There are places on Glos Road, but you're obviously best off looking around Totterdown / Bedminster to start off with. xenon mentioned one place and there must be others round there. 

Try also Bristol gumtree - http://bristol.gumtree.com/


----------



## Geri (Feb 11, 2008)

Also worth looking in Trade It.


----------



## nellyphant (Feb 13, 2008)

xenon said:


> Hello. you're nearly my neighbour.
> 
> 
> There's a second hand furniture place on Bedminster Parade, on the Natwest side. Don't know what their stuff's like though.



I am your neighbour at the moment. I'm living just off St. Johns Lane! 
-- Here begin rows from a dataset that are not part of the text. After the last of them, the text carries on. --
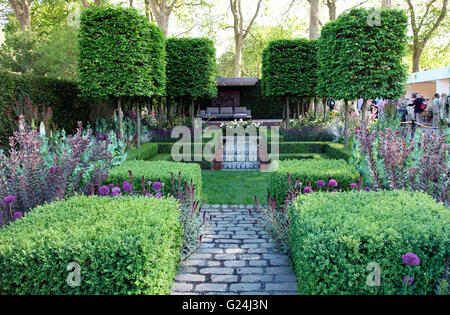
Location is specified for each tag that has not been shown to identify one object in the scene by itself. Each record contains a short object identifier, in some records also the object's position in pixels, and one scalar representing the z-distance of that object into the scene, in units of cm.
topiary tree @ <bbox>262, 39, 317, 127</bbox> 1371
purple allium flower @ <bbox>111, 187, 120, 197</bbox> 397
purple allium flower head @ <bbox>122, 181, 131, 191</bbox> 393
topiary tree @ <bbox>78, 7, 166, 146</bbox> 841
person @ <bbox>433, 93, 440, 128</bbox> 1600
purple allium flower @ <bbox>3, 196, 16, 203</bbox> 356
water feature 992
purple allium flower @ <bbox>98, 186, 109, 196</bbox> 399
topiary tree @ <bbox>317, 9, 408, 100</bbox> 875
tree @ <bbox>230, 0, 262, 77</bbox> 2550
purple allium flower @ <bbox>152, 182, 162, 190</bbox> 402
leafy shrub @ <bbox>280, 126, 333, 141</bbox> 1199
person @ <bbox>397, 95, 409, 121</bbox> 1786
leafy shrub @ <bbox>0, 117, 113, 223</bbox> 408
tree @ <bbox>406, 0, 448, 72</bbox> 2606
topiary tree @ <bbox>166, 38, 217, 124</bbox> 1393
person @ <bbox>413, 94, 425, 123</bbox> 1830
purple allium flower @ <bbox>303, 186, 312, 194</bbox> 421
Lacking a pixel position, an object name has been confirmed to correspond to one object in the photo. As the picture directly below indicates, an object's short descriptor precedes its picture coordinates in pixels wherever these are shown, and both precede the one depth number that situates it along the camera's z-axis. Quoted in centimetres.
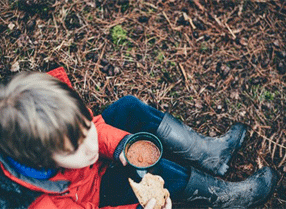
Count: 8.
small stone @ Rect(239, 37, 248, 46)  262
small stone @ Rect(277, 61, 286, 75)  253
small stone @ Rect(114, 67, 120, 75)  251
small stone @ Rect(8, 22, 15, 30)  255
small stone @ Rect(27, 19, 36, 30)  256
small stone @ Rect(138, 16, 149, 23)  265
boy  118
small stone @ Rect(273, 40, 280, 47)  260
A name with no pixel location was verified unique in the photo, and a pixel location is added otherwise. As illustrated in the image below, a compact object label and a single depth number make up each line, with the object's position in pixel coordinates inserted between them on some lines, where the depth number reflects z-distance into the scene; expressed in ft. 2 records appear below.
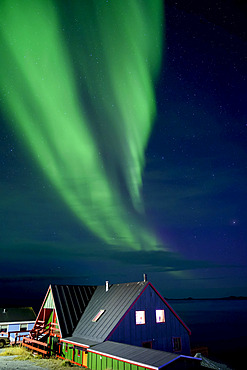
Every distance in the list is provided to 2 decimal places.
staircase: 84.49
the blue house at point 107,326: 65.00
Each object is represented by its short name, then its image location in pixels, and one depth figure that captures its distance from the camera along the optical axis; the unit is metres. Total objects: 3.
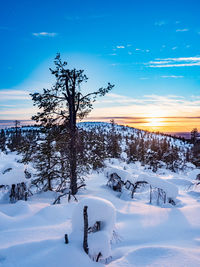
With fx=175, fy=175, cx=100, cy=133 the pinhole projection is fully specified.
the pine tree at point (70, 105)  11.19
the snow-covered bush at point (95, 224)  4.23
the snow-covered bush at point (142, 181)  10.88
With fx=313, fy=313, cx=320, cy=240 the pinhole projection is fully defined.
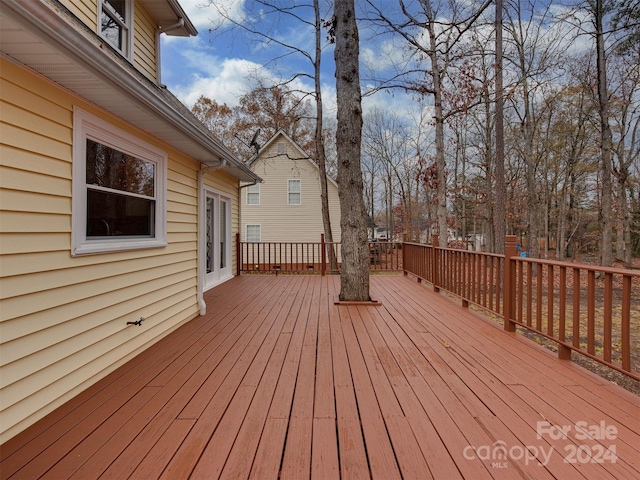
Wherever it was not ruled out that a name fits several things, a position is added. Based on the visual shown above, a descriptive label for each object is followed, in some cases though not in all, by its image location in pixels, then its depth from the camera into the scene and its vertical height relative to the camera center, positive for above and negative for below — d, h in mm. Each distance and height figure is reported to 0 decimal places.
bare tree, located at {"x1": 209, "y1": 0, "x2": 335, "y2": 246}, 7131 +5271
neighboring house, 12891 +1579
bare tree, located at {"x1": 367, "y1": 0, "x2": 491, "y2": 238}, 6895 +4744
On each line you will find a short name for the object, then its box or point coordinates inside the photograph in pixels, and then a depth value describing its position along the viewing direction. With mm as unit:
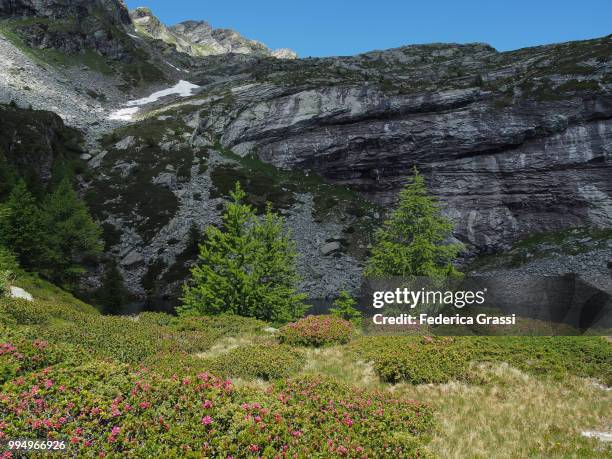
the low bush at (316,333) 17469
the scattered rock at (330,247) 56812
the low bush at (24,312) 14565
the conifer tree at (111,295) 37562
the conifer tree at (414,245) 23689
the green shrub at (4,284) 17719
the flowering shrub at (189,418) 6414
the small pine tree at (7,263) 19389
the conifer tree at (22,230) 32375
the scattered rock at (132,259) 50662
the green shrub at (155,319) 20766
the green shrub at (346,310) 24203
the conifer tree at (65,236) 36875
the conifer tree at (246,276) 23922
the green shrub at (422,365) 12312
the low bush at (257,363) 12375
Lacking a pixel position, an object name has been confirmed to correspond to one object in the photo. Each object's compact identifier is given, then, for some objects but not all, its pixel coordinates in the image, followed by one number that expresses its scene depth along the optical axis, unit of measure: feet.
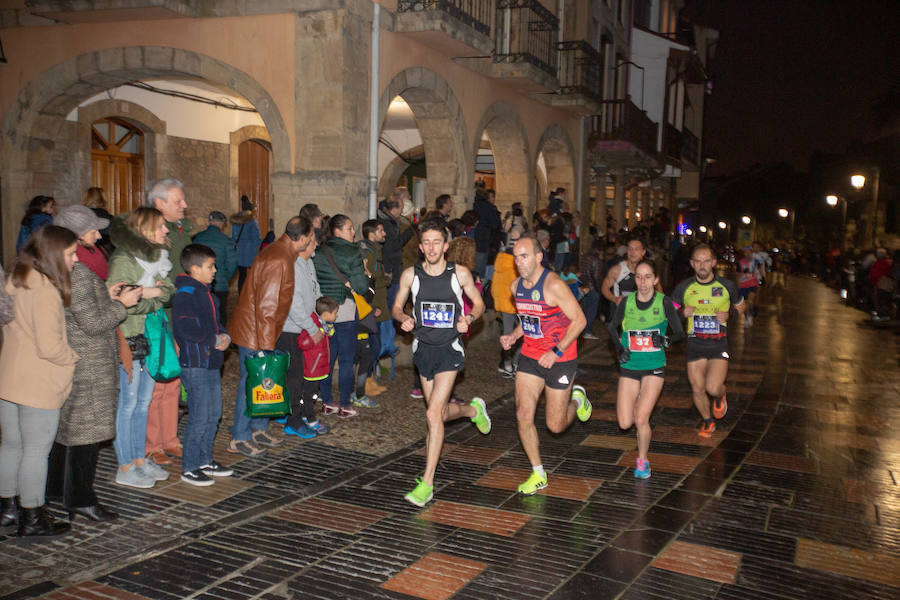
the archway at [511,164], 52.75
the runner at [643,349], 20.27
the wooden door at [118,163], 45.85
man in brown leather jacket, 20.74
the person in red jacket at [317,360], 23.38
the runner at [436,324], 18.24
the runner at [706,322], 23.75
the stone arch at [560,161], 62.69
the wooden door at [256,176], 56.08
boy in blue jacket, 18.56
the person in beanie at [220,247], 29.64
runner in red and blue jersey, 18.38
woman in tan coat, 14.85
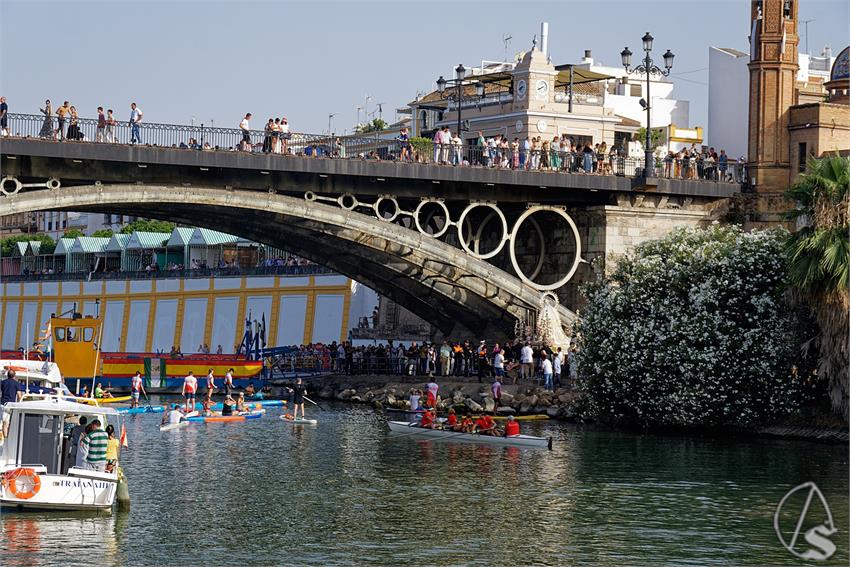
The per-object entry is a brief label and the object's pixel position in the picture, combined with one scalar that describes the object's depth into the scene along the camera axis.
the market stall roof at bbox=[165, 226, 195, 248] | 108.62
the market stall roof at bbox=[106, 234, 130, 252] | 115.56
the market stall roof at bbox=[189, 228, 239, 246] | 106.38
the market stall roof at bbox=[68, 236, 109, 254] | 119.00
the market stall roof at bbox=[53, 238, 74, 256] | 121.88
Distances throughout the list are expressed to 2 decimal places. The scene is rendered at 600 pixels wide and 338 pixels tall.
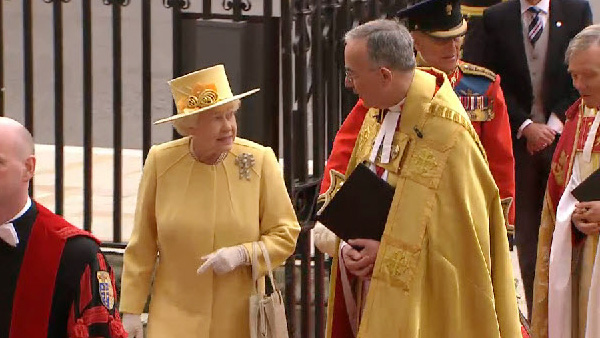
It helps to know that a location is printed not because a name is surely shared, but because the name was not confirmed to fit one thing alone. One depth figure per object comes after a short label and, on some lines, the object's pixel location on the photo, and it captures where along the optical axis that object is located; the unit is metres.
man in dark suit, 16.95
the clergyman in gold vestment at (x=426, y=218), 11.51
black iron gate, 14.90
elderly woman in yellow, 12.85
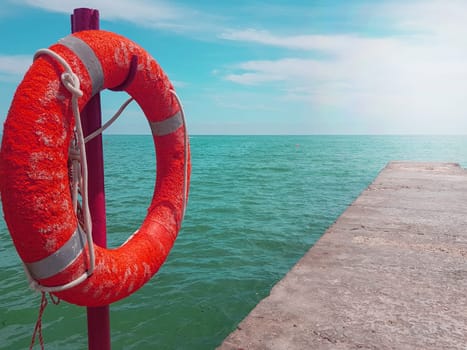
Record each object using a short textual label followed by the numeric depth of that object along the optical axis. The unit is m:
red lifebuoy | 1.45
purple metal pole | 1.92
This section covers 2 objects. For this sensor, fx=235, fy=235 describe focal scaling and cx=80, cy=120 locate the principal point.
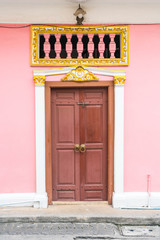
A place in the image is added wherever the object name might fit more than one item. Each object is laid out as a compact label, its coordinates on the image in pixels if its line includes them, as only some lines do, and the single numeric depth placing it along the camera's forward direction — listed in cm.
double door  452
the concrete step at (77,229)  374
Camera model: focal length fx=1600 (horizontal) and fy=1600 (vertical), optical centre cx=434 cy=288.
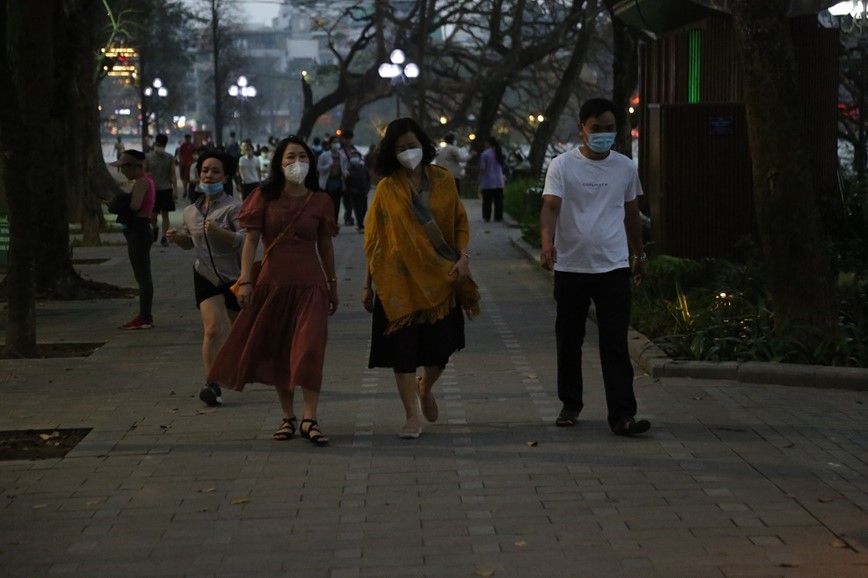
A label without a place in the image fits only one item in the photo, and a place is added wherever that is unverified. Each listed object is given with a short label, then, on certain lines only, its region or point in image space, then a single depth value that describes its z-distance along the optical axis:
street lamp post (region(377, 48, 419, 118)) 38.03
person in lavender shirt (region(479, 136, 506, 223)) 29.44
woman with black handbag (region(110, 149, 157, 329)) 13.91
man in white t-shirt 8.59
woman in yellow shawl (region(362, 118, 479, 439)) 8.45
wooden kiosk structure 14.89
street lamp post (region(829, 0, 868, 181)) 15.89
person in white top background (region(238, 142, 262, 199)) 27.84
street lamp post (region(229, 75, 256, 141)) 62.22
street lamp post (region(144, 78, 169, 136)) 61.53
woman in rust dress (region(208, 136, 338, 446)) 8.73
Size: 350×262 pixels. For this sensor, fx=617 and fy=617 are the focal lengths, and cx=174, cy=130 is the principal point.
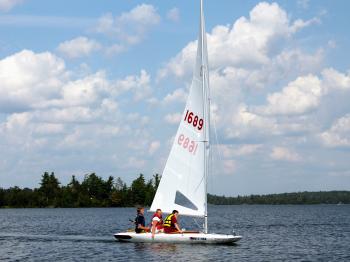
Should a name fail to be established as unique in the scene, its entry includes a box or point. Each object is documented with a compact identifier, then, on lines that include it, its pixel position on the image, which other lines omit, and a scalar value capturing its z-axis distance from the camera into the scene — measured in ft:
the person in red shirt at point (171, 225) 123.34
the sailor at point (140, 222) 128.36
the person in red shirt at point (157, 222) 123.85
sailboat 119.03
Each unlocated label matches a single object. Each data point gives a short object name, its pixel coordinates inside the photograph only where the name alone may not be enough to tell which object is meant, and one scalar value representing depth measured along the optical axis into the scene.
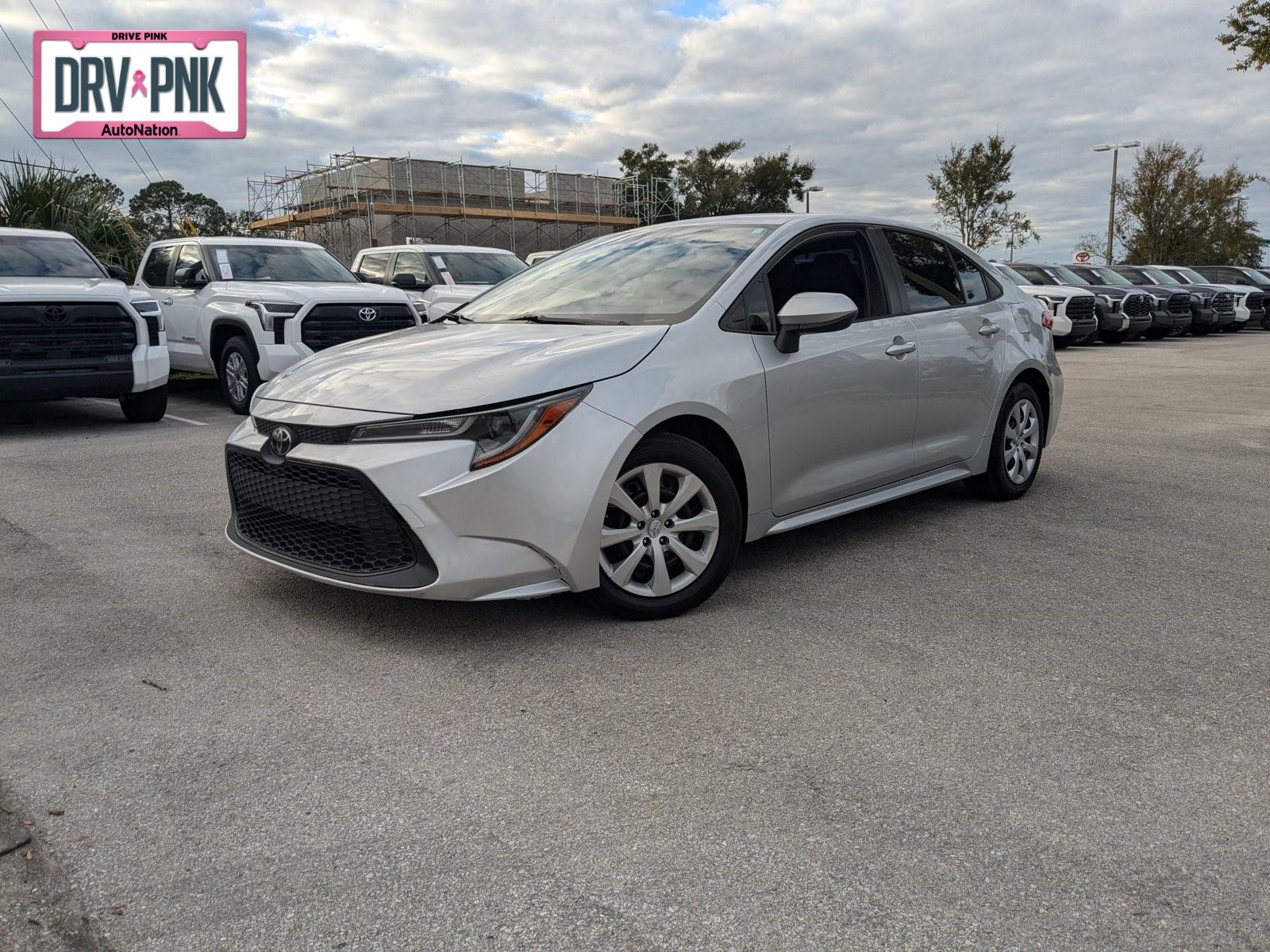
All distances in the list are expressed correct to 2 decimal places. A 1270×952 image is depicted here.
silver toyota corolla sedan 3.99
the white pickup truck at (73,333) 9.62
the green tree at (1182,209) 44.38
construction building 47.22
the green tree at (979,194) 42.16
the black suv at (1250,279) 30.70
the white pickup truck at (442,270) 14.21
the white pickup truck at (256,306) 11.12
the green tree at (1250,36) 19.20
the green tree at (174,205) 59.25
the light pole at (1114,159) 43.06
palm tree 16.41
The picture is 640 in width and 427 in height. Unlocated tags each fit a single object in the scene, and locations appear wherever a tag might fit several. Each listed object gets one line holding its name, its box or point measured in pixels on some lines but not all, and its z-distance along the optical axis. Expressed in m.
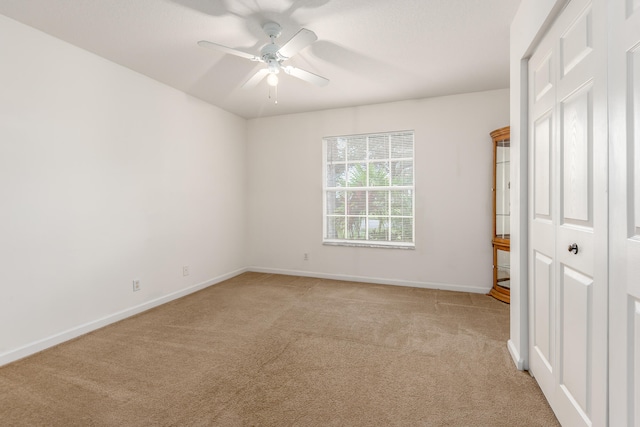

[he looks over his shoulder, smiles and give's a happy wave]


----------



## nellyphant (Feb 13, 2008)

Kevicious said:


> There's always Emmaus and the Sofa Project if you want your money to go somewhere worthwhile (homeless projects).
> 
> And you'll be amazed what you can pick up by registering with Freecycle Bristol...



Sofa to be sourced from the Sofa Project ;-)


----------



## Geri (Feb 13, 2008)

I don't think I could bear to have a second hand sofa, unless I knew the person who had it before me. Imagine all the crumbs and crap when you put your hand down the back of it, and not knowing where it came from.


----------



## nellyphant (Feb 13, 2008)

Geri said:


> I don't think I could bear to have a second hand sofa, unless I knew the person who had it before me. Imagine all the crumbs and crap when you put your hand down the back of it, and not knowing where it came from.



There pretty good from there. The last one I had was amazing!

...and clean


----------



## breasticles (Feb 14, 2008)

xenon said:


> Hello. you're nearly my neighbour.
> 
> 
> There's a second hand furniture place on Bedminster Parade, on the Natwest side. Don't know what their stuff's like though.



are you thinking of rachel's? or am i thinking of north street? maybe i am. anyway rachel's  is brilliant. i bought a beautiful 1930s drop leaf oak table there for fifty quid last year.


----------



## Miss Peabody (Feb 15, 2008)

breasticles said:


> are you thinking of rachel's? or am i thinking of north street? maybe i am. anyway rachel's  is brilliant. i bought a beautiful 1930s drop leaf oak table there for fifty quid last year.



Rachel's is on North Street, isn't it Chris's Second Hand Shop on Bedminster Parade?


----------